Hi Friends!
I hope you had…a break…this holiday season. I did very little (but cook and clean and parent) but it was very nice! We got a stand mixer and I made whipped cream FOUR TIMES in a week! It was glorious.
Now, it’s time to get back to work. Generally, I am happy to get back to work because I am lucky enough to have just about complete control over my job and enjoy doing it. I know that’s rare and I greatly appreciate it. I am usually one for making new years resolutions, too. I! Love! A! Plan! I love a scheme and an outline and a new notebook and tracking things and always have high hopes for this time of year. Then…I just don’t do it. ¯\_(ツ)_/¯ That’s more normal than actually following through with these things, I’ve come to realize.
I have also come to realize that someone else’s plan is probably not going to work for me, at least where I am now. I am beyond a new plan making a difference in my life. I just need to do the things I already know work with what I have going on.
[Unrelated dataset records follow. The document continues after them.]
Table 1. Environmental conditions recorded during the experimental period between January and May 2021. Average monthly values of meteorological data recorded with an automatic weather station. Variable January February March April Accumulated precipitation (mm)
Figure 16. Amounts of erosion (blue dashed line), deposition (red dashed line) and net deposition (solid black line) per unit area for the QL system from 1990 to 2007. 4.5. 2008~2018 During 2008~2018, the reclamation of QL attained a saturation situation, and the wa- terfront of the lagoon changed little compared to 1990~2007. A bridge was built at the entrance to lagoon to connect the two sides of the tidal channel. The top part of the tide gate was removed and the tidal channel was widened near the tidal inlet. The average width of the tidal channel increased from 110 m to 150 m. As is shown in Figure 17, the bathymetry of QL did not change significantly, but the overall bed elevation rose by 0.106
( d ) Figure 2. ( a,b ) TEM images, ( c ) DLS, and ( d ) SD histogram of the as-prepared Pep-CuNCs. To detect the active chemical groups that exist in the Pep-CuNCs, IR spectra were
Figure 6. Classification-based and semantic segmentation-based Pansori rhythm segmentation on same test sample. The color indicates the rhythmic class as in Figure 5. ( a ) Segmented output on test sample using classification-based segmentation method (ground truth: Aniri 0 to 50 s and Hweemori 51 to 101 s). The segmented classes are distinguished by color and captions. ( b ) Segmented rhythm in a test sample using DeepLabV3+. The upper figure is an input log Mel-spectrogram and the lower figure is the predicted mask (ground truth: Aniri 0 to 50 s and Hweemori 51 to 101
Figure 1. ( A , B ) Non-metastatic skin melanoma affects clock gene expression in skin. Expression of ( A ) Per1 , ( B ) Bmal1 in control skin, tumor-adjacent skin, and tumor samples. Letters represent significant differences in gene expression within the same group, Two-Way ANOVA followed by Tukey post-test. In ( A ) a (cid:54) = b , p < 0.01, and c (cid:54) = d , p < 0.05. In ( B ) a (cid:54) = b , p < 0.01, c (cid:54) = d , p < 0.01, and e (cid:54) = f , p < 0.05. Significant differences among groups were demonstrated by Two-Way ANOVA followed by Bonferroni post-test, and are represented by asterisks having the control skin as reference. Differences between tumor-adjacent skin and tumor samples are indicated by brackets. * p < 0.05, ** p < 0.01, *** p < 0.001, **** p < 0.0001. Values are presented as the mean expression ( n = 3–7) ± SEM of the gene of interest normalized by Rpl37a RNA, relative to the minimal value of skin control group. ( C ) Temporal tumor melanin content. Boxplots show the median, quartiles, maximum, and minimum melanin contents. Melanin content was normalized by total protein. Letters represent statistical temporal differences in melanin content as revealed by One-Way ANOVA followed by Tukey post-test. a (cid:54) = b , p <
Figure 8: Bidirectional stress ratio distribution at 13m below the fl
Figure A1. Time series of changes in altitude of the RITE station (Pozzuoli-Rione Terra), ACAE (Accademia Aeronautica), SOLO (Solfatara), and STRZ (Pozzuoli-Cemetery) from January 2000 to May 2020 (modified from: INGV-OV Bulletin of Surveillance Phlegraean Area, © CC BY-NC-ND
And it was yoga that made me realize this over the break.
This is not a Do More Exercise And Be Virtuous post. Fuck weight loss goals in January. New Year, Same You. I have, however, been feeling very tight and creaky, and I know I feel better when I do a little yoga, so I was like Kate, get on the mat. You’ll feel better. So I did. But what I didn’t do is sign up for Adrienne’s 30 day whatever challenge. I didn’t even log on to my very, very, very beloved Brooklyn yoga teacher’s classes. I really didn’t want anyone to tell me what to do. I didn’t want anyone to talk to me. So I just did it. I did the yoga I knew how to do and the poses that felt good and it worked. I got what I wanted and needed out of it. And I am more excited to do that again than I am by doing whatever plan thing someone else has set up for me.
The reason this worked, though, is because I have been doing yoga off and on since the late nineties. I know what my body can do and I know how to do it. I’m no expert but I certainly fill fifteen or thirty minutes with poses and feel good about it. I could not have done this ten years ago. And I couldn’t do it with pilates or barre or weight lifting or any other kind of movement because I do not know those moves. I used Couch 2 5k in the past and it worked great. A plan that worked! But that was because I had no idea how to set up a running regimen. This is obvious, of course. If you know how to do something, then you can do it. But many of us believe, especially this time of year, that a new plan will save us, and it won’t. You are better off doing what you know how to do.
This applies to your writing life, too. You should also be able to recognize when you don’t know how to do something. Never had a regular (note I didn’t say daily) writing practice? Then start with someone else’s plan and see how it works for you! You can’t know if morning pages will work for you if you’ve never tried the Artist’s Way. You can’t know if you’re a word-count-goal person or a set-time-a-day person or a pomodoro person if you don’t try these things. It takes time and effort, trial and error, but going through these things is part of learning about yourself as a writer. You don’t have to try everything, but you do have to give some things a shot to see what works. When you’ve found that thing, stop. Just do that. Even if everyone else is doing That New Thing.
Knowing how you work and trying things until you find it is the only effective plan to create a writing practice that works for you. You don’t have to do anyone else’s plan after you’ve figured out how you work. Recognizing where you are on that path will point you in the right direction—not an app or software or 30 day challenge. Get on the mat. Get at the keyboard. Try things and make your own plan when you’re ready.
Happy writing, friends. I hoping this year will be better than the last.
Get vaccinated. Get boosted. Wear a good mask. Yell at the government for not doing more.